Side Note: after 1947, Prostitution got illegal. Hence S.K Government, middle men, house owners, the end clients all guilty.
HokoOnchi
The Supreme Court in South Korea has, again, denied the right of some surviving comfort women from seeking damages against the Govt. of Japan citing the fact that the Treaty between Korea and Japan that normalized relations included the payment of reparations for all compensation claims. So that should say something about the "legal" basis of these claims today.
Human (white slavery) trafficking is the most probable vehicle and viable explanation of what enabled the prostitution that is involved with those comfort stations. We still have that kind of trafficking today. It persists everywhere. And those modern day women enslaved.
It doesn't take a stretch of the imagination that there had to have been cooperation between those traffickers in Korea and those who provided the logistical support to the Imperial military to engage in this type of "trade" in women. Control them and coerce them.
gelendestrasse
Forced prostitution / sexual slavery is any type where there is coercion.

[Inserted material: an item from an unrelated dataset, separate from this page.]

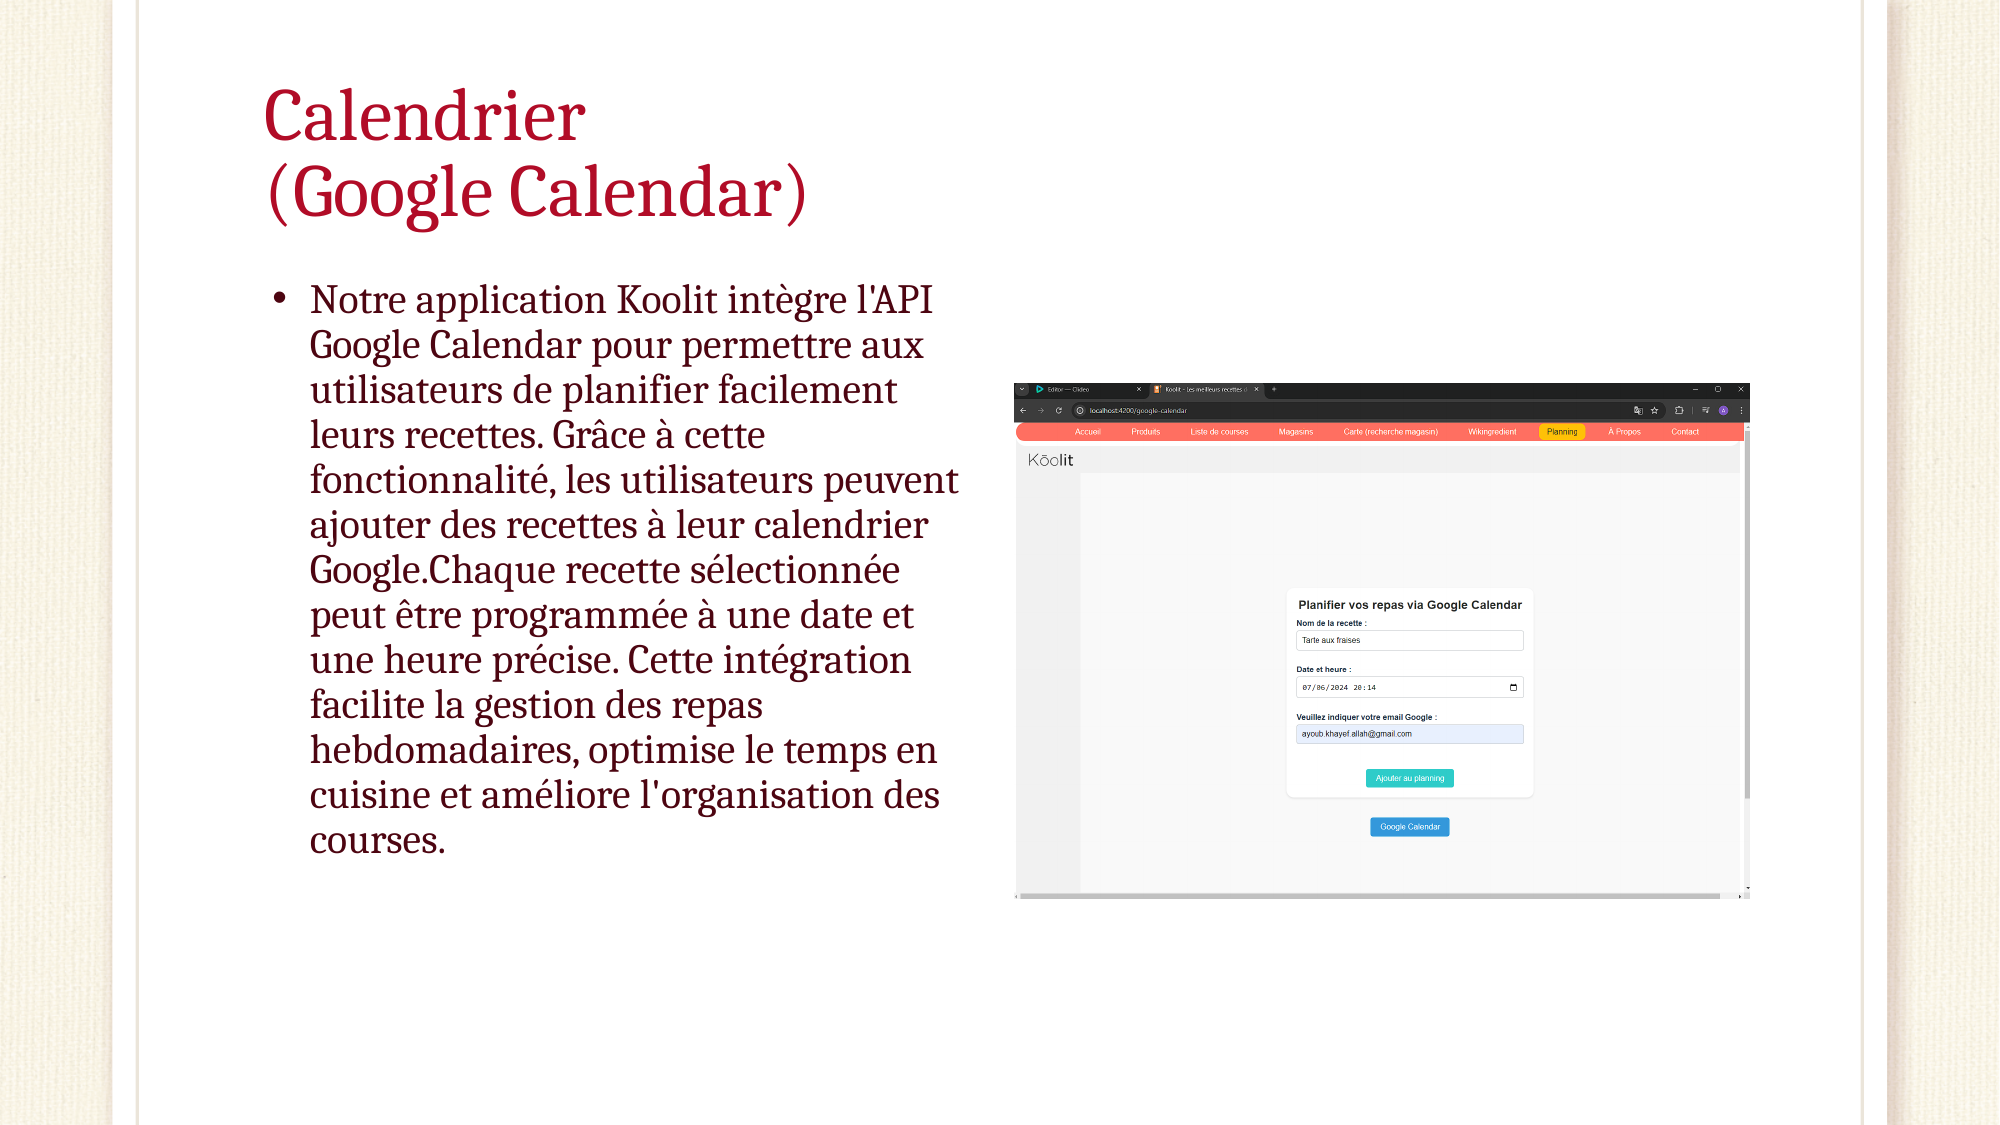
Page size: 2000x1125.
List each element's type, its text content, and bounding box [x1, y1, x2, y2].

Starving and with no medical care is the same as being hooked on drugs or having your passport taken away after being promised a "job" somewhere. The IJA was acting as the pimp. There's no changing that and, human nature being what it is, Hoko is correct that it's still going on today.
Triring
If you listen to the vid you'll find that the females were generally treated fairly with IJA doctors giving medical check up. If they weren't fed properly it was the KOREAN OWNED Brothel owner's fault.
Really People need to take in( watch/listen) to what the article and provided links before posting.
Cogito Ergo Sum
@ Fadamore The facts as far as I can determine show that the majority of Korean comfort women recruited by the Japanese military were recruited from Korean brothels and sent to China. The Japanese military got involved because independent brokers (i.e. "pimps") were starting to get involved and there were rumors of kidnappings by the pimps.
What makes you the final arbiter of the veracity or lack of in this issue?
"You have to remember Korea was a colony of Japan at the time and considered PART of Japan. Kidnapping and forcing Koreans into prostitution back then would be equivalent to doing the same in Hokkaido now. You're affecting your own people in a negative manner. Even the IJA was aware of the PR headache the kidnapping rumors would cause and moved to lock the pimps out of the procurement process. Why go to all that trouble if you intended to do the exact same thing?"
Exactly !! Isn't the question of power obvious here? that the colonizer has power of life and death over the colonized ? It's also true that the Japanese regarded all other Asiatics as sub-human. Koreans could not marry Japanese lest they corrupted the Japanese blood with their inferior quality( Google Eugenics in Japan). For the Japanese to have committed such atrocities, they must have been thinking of Koreans and Chinese - to use one IJA officer interviewed on NHK- less than pigs, for a pig you could kill and eat. The Japanese must have thought of the Koreans, like many colonialists the world over did, simply as their property, to do whatever they wanted with. They were the gods on THAT piece of earth, where or who were they to ask permission from?
oldman_13
Good for brave women like her, who aren't blinded by the anti Japanese nationalists and their rabid fan base.
Someone that actually takes the time to research the facts and the little details in between, instead of demagoguery on either side of the issue.
fds
the japanese government, korean government and professor are probably all correct.. the problem is that each side chooses to promote the stories that are most beneficial to and promote their goals / positions.